7. Decide whether to keep, return or exchange
Do not submit an international parcel immediately just because an item has reached storage. First decide whether it matches the order closely enough to keep. Return and exchange eligibility depends on the seller, timing, item category and platform process. Customized goods, used goods or listings with restrictive seller terms may be harder to return.
If there is a visible problem, document it and act within the displayed service window. Waiting can reduce the available options. Remember that a warehouse photo showing an item does not automatically establish that the seller made an error; compare it with the exact variant and listing information you approved.
8. Consolidate only compatible items
One advantage of an agent warehouse is the ability to wait for several orders and combine them into one international parcel. Consolidation can reduce repeated base charges, but “one large parcel” is not always the cheapest or safest answer. Product restrictions, destination rules, weight brackets and volumetric size may make two parcels more practical.

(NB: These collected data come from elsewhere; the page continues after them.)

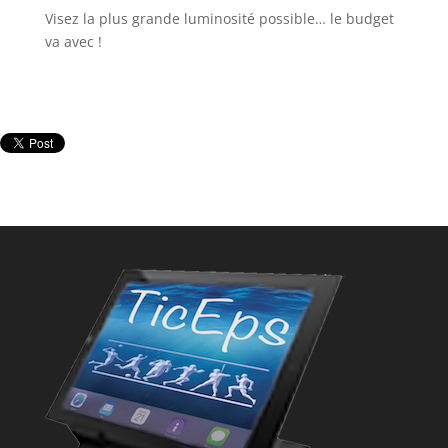
Visez la plus grande luminosité possible… le budget
va avec !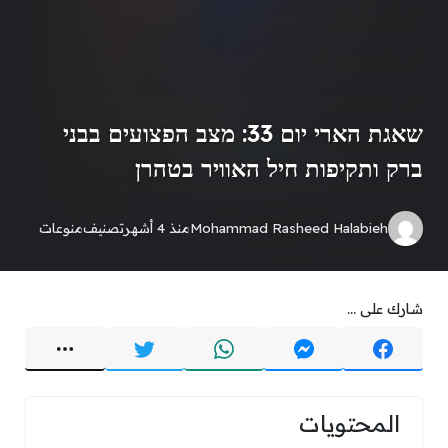
שאגת הארי יום 33: מצב הפצועים בבני
ברק ותקיפות חיל האוויר בטהרן
Mohammad Rasheed Halabieh
منذ 4 أشهر
تصنيف
منوعات
شارك على ...
المحتويات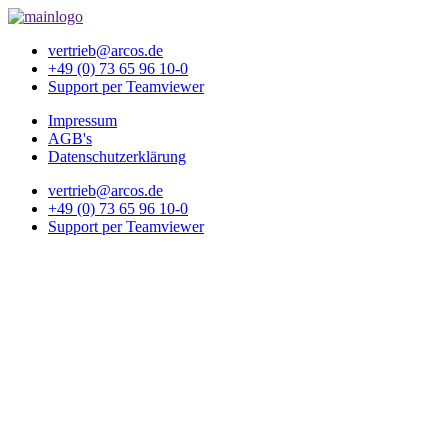
vertrieb@arcos.de
+49 (0) 73 65 96 10-0
Support per Teamviewer
Impressum
AGB's
Datenschutzerklärung
vertrieb@arcos.de
+49 (0) 73 65 96 10-0
Support per Teamviewer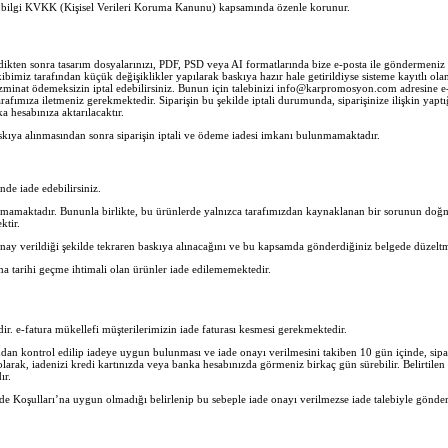
her bilgi KVKK (Kişisel Verileri Koruma Kanunu) kapsamında özenle korunur.
ledikten sonra tasarım dosyalarınızı, PDF, PSD veya AI formatlarında bize e-posta ile göndermen
imiz tarafından küçük değişiklikler yapılarak baskıya hazır hale getirildiyse sisteme kayıtlı olan 
zminat ödemeksizin iptal edebilirsiniz. Bunun için talebinizi info@karpromosyon.com adresine e-po
rafımıza iletmeniz gerekmektedir. Siparişin bu şekilde iptali durumunda, siparişinize ilişkin yaptı
 hesabınıza aktarılacaktır.
skıya alınmasından sonra siparişin iptali ve ödeme iadesi imkanı bulunmamaktadır.
inde iade edebilirsiniz.
nmamaktadır. Bununla birlikte, bu ürünlerde yalnızca tarafımızdan kaynaklanan bir sorunun doğma
ktir.
nay verildiği şekilde tekraren baskıya alınacağını ve bu kapsamda gönderdiğiniz belgede düzeltm
ma tarihi geçme ihtimali olan ürünler iade edilememektedir.
lidir. e-fatura mükellefi müşterilerimizin iade faturası kesmesi gerekmektedir.
n kontrol edilip iadeye uygun bulunması ve iade onayı verilmesini takiben 10 gün içinde, sipar
 olarak, iadenizi kredi kartınızda veya banka hesabınızda görmeniz birkaç gün sürebilir. Belirtil
ır.
e Koşulları’na uygun olmadığı belirlenip bu sebeple iade onayı verilmezse iade talebiyle gönder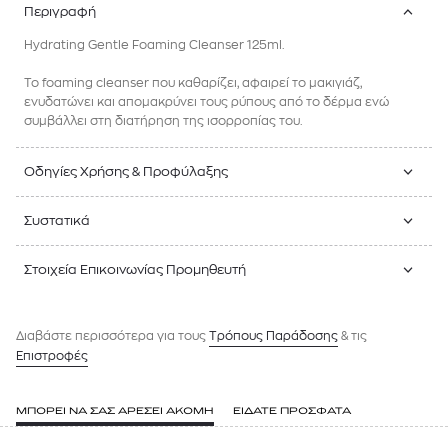
Περιγραφή
Hydrating Gentle Foaming Cleanser 125ml.
Το foaming cleanser που καθαρίζει, αφαιρεί το μακιγιάζ,
ενυδατώνει και απομακρύνει τους ρύπους από το δέρμα ενώ
συμβάλλει στη διατήρηση της ισορροπίας του.
Οδηγίες Χρήσης & Προφύλαξης
Συστατικά
Στοιχεία Επικοινωνίας Προμηθευτή
Διαβάστε περισσότερα για τους
Tρόπους Παράδοσης
& τις
Επιστροφές
ΜΠΟΡΕΙ ΝΑ ΣΑΣ ΑΡΕΣΕΙ ΑΚΟΜΗ
ΕΙΔΑΤΕ ΠΡΟΣΦΑΤΑ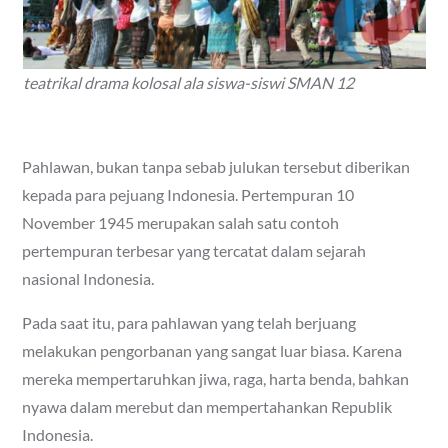
teatrikal drama kolosal ala siswa-siswi SMAN 12
Pahlawan, bukan tanpa sebab julukan tersebut diberikan
kepada para pejuang Indonesia. Pertempuran 10
November 1945 merupakan salah satu contoh
pertempuran terbesar yang tercatat dalam sejarah
nasional Indonesia.
Pada saat itu, para pahlawan yang telah berjuang
melakukan pengorbanan yang sangat luar biasa. Karena
mereka mempertaruhkan jiwa, raga, harta benda, bahkan
nyawa dalam merebut dan mempertahankan Republik
Indonesia.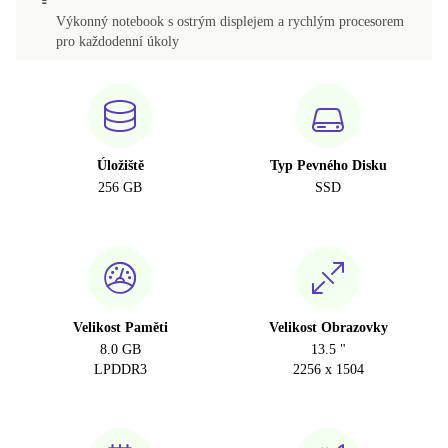
Výkonný notebook s ostrým displejem a rychlým procesorem
pro každodenní úkoly
Úložiště
Typ Pevného Disku
256 GB
SSD
Velikost Paměti
Velikost Obrazovky
8.0 GB
13.5 "
LPDDR3
2256 x 1504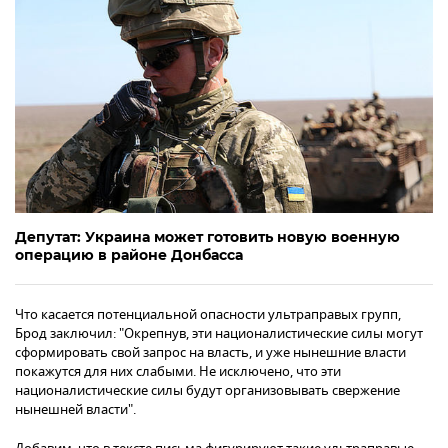
Депутат: Украина может готовить новую военную
операцию в районе Донбасса
Что касается потенциальной опасности ультраправых групп,
Брод заключил: "Окрепнув, эти националистические силы могут
сформировать свой запрос на власть, и уже нынешние власти
покажутся для них слабыми. Не исключено, что эти
националистические силы будут организовывать свержение
нынешней власти".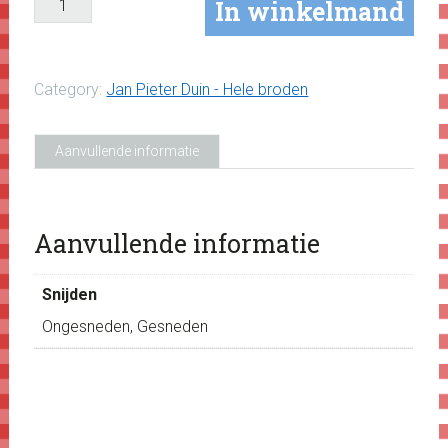
In winkelmand
Category:
Jan Pieter Duin - Hele broden
Aanvullende informatie
Aanvullende informatie
Snijden
Ongesneden, Gesneden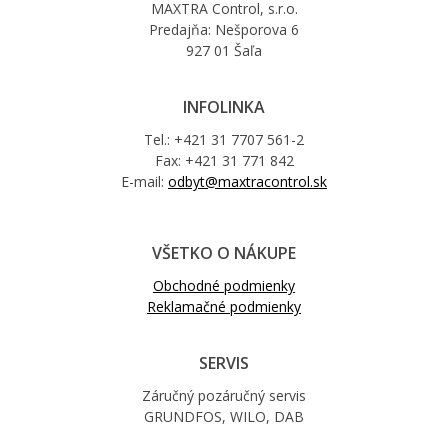
MAXTRA Control, s.r.o.
Predajňa: Nešporova 6
927 01 Šaľa
INFOLINKA
Tel.: +421 31 7707 561-2
Fax: +421 31 771 842
E-mail:
odbyt@maxtracontrol.sk
VŠETKO O NÁKUPE
Obchodné podmienky
Reklamačné podmienky
SERVIS
Záručný pozáručný servis
GRUNDFOS, WILO, DAB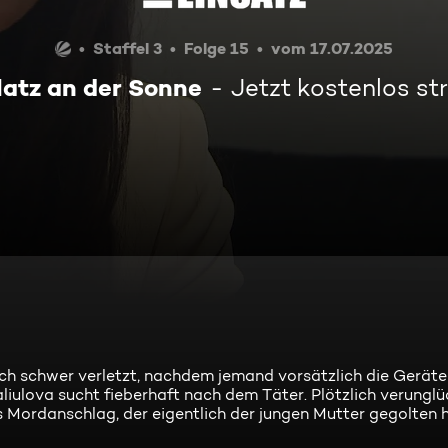
Staffel 3
Folge 15
vom 17.07.2025
latz an der Sonne
Jetzt kostenlos s
ich schwer verletzt, nachdem jemand vorsätzlich die Geräte
liulova sucht fieberhaft nach dem Täter. Plötzlich verungl
s Mordanschlag, der eigentlich der jungen Mutter gegolten 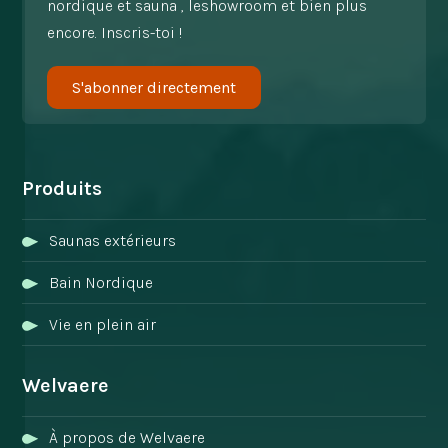
nordique et sauna , leshowroom et bien plus
encore. Inscris-toi !
S'abonner directement
Produits
Saunas extérieurs
Bain Nordique
Vie en plein air
Welvaere
À propos de Welvaere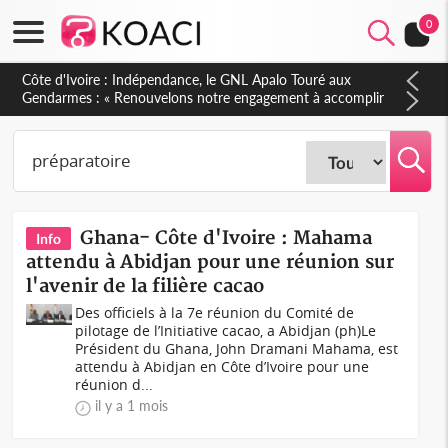
0
Sierra Leone : Un projet de réforme constitutionnelle en
gestation, points clés des amendements, un exclu d'avance
Ghana- Côte d'Ivoire : Mahama
Info
attendu à Abidjan pour une réunion sur
l'avenir de la filière cacao
Des officiels à la 7e réunion du Comité de
pilotage de l’Initiative cacao, a Abidjan (ph)Le
Président du Ghana, John Dramani Mahama, est
attendu à Abidjan en Côte d’Ivoire pour une
réunion d...
il y a 1 mois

Before combining everything, check which shipping routes accept each product type. A restricted item can narrow the routes for the entire parcel. Fragile goods may need protective packaging, while soft clothing can often tolerate more compact packing. Use the warehouse and parcel tools to make a packaging plan rather than treating consolidation as an automatic saving.
9. Create the international parcel separately
When the items are ready, select them from storage, confirm the destination address, compare eligible routes and choose packaging options. ACBuy’s homepage advertises more than 150 shipping lines, but the list visible to one customer will depend on the country, parcel data and item restrictions. A large platform-wide number does not mean every route is available for every parcel.
Review the estimated charge, billing method, tracking level, insurance options and restrictions shown for the selected line. Logistics services on routes that are not self-operated may be provided by third parties; ACBuy’s estimation page notes that freight prices can be adjusted by logistics providers. The live parcel quote is therefore more reliable than an old screenshot or calculator result.
A sensible first-order strategy
For a first ACBuy order, choose a modest, uncomplicated item from a listing with clear variants. Learn how the statuses, warehouse photographs and parcel submission screens work before building a large haul. Keep your address consistent, save order references and inspect each stage rather than rushing through it.
The best way to use an agent is to make several small, reversible decisions: verify the listing, submit accurate order data, respond to purchasing questions, inspect the warehouse result and only then pay for international shipping. That approach does more to reduce avoidable errors than any coupon or claimed “secret” route.